2 Live Crew’s third album As Nasty As They Wanna Be (1989), became the group’s most successful commercial studio album and was certified double Platinum by the Recording Industry Association of America. The album’s lead single "Me So Horny" peaked at 26 of the Billboard Top 100 chart. A clean version of the album, As Clean As They Wanna Be was released concurrently with the explicit version.

In 1990, the United States District Court for the Southern District of Florida ruled As Nasty As They Wanna Be to be legally obscene, becoming the first album in history to be so declared by a federal court; this ruling was later overturned by the U.S. Court of Appeals for the Eleventh Circuit. An obscenity trial followed, where all of the defendants, including Hobbs, were eventually acquitted of all charges.

In late 1990, following the verdict in the obscenity trial, 2 Live Crew released their fourth studio album, Banned in the U.S.A.. The album included the hits "Do the Bart" and the title track which peaked at 20 on the Billboard Top 100 chart. The eponymous title single referred to the earlier federal court obscenity ruling regarding the group's previous album As Nasty As They Wanna Be. Bruce Springsteen granted the group permission to interpolate his song "Born in the U.S.A." for the single. Banned in the U.S.A. was also the first album to bear the RIAA-standard Parental Advisory warning sticker.

Live in Concert, 2 Live Crew's fifth album and only live album, was also released in 1990. The album peaked at number 46 on the Top R&B/Hip-Hop Albums chart.

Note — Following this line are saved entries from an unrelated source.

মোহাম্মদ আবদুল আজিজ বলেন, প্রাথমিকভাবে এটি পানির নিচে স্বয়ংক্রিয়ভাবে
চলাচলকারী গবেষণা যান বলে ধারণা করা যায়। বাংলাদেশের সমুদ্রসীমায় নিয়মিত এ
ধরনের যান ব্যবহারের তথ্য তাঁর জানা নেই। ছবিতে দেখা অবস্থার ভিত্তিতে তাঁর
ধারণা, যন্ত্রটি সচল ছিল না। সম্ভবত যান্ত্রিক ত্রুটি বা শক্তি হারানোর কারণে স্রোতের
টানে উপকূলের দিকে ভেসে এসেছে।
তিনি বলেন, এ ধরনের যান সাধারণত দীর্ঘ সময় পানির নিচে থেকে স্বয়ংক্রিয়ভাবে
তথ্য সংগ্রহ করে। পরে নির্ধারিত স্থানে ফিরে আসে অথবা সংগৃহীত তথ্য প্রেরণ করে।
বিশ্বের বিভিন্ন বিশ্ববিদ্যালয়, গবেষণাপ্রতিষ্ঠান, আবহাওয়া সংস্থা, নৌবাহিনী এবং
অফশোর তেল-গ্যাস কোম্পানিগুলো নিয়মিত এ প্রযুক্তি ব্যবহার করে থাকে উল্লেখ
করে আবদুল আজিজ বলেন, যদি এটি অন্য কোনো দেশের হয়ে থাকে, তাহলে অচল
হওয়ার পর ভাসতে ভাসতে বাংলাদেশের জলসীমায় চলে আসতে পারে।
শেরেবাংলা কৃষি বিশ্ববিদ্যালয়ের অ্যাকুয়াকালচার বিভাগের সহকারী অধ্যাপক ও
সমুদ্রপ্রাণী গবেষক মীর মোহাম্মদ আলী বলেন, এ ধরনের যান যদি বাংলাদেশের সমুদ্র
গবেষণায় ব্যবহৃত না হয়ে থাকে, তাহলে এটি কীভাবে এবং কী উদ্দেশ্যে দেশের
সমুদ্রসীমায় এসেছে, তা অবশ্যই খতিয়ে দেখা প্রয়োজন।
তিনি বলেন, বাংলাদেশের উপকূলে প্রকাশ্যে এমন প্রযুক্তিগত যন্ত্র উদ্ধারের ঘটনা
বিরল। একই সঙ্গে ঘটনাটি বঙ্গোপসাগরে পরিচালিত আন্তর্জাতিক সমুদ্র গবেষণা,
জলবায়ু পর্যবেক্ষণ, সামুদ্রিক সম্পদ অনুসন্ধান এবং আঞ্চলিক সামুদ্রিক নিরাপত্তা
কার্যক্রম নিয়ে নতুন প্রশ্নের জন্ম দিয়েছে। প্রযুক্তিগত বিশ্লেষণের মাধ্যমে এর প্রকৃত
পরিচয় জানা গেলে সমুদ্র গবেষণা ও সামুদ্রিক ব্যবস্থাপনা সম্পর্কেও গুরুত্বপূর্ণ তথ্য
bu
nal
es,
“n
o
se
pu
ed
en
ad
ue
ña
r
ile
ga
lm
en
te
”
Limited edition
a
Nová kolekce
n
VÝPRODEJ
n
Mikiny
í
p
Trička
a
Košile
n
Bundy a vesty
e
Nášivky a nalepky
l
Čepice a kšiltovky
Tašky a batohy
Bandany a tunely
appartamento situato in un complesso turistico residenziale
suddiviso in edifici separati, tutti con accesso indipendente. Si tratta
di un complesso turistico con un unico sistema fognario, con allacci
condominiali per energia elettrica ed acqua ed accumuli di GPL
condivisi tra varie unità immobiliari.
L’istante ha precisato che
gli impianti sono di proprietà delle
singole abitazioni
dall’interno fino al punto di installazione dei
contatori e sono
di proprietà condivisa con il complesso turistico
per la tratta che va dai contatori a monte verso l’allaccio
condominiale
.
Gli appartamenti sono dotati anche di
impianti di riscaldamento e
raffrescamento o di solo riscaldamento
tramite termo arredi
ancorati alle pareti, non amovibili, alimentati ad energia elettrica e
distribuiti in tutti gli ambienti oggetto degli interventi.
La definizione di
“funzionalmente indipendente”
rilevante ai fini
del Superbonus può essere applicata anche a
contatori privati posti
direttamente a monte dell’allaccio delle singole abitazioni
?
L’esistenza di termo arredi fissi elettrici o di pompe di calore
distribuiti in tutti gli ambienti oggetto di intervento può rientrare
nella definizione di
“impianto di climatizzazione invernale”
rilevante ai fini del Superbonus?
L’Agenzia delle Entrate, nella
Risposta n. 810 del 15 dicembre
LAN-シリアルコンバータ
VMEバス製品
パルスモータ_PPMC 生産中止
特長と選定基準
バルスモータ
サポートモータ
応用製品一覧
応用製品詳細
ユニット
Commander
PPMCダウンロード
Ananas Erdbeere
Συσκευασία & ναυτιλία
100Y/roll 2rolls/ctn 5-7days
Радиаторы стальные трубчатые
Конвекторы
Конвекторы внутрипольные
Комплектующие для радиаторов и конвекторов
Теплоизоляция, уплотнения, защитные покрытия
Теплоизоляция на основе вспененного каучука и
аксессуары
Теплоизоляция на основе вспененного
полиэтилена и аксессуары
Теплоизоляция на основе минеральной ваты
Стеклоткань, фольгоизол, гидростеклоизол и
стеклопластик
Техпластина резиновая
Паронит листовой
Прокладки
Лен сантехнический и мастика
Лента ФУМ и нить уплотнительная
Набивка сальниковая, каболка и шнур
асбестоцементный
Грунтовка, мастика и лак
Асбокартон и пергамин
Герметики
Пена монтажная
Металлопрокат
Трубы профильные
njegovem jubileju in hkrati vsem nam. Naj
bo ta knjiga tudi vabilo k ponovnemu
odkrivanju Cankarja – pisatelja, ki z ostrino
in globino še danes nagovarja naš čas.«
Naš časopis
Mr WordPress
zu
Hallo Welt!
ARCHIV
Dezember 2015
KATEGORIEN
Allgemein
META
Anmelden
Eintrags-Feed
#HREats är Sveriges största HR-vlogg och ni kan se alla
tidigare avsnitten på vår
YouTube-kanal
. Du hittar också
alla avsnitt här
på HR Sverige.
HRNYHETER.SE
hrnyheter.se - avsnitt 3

Sports Weekend: As Nasty as They Wanna Be, Pt. 2, featuring the single "Pop That Coochie," which reached 58 on the Hot 100 chart, was released by 2 Live Crew in 1991. The group's sixth album was a sequel of sorts to As Nasty As They Wanna Be, and was also accompanied by a clean version, Sports Weekend: As Clean As They Wanna Be, Pt. 2.

Sports Weekend: As Nasty as They Wanna Be, Pt. 2 would be the last studio album to include all of the most well known members of the group, Hobbs, Wong Won, Ross, and Campbell.

===1993–1999: Final albums with the most well known 2 Live crew line up, solo projects and 2 Live Crew reunion===

In 1994, Hobbs formed a group, Mr. Mixx and Da Roughneck Posse, which released the studio album One Monkey Don't Stop No Show. That same year, with a group called Bass Poets, Hobbs released the album Bass-Boom-Booty.

In 1995, Hobbs, Wong Won, and Ross reunited to release the single "Hoochie Mama" for the soundtrack of the popular 1995 movie Friday. The soundtrack reached No. 1 on the Billboard 200 chart, where it held its position for two weeks, and remained on the Top R&B/Hip-Hop Albums chart for six weeks.

Also in 1995, Hobbs teamed up with producer Billy Vidal to release several Miami Bass compilations from 1995 through 1997.

In 1996, Hobbs again reunited with Wong Won and Ross as the 2 Live Crew, to perform, produce and release the group's seventh studio album Shake a Lil' Somethin' whose hit song of the same name, peaked at #72 on the Top 100 chart and #11 on the Hot Rap Songs|Hot Rap Singles chart. Two of the album's singles charted: "Do the Damn Thing", which made it to #24 on the Hot Rap Singles chart, and "Be My Private Dancer", which peaked at #34. Shake A Lil' Somethin would be the last 2 Live Crew album to feature Hobbs.

In 1998, Hobbs released his first solo album The Sex Files.

===2000-present: Solo albums and current projects===
In 2002, Hobbs released his second solo studio album Nasty Controversial & Unauthorized Part 1.

In 2005, Hobbs released his third solo album Vgnl Minded on his own independent label, Mr. Mixx Recordings.

From 2008 to 2011, Hobbs created and ran his own website, Collegepeepshowtv.com.

In 2009, Hobbs released his fourth solo album The Money And The Booty .

In 2010, Hobbs briefly reunited with former bandmates Wong Won, Ross, and Campbell as 2 Live Crew, and were honored at the 2010 VH1 Hip-Hop Honors: The Dirty South Edition awards show where they also performed.

In 2016, Hobbs reunited with Ross to reform 2 Live Crew shortly before Wong Won's death in 2017. The duo subsequently released two singles How Bout Dem Cowboys (2016) and One Horse Sleigh (2016), and continued to tour nationally as 2 Live Crew, until Ross' death in 2024.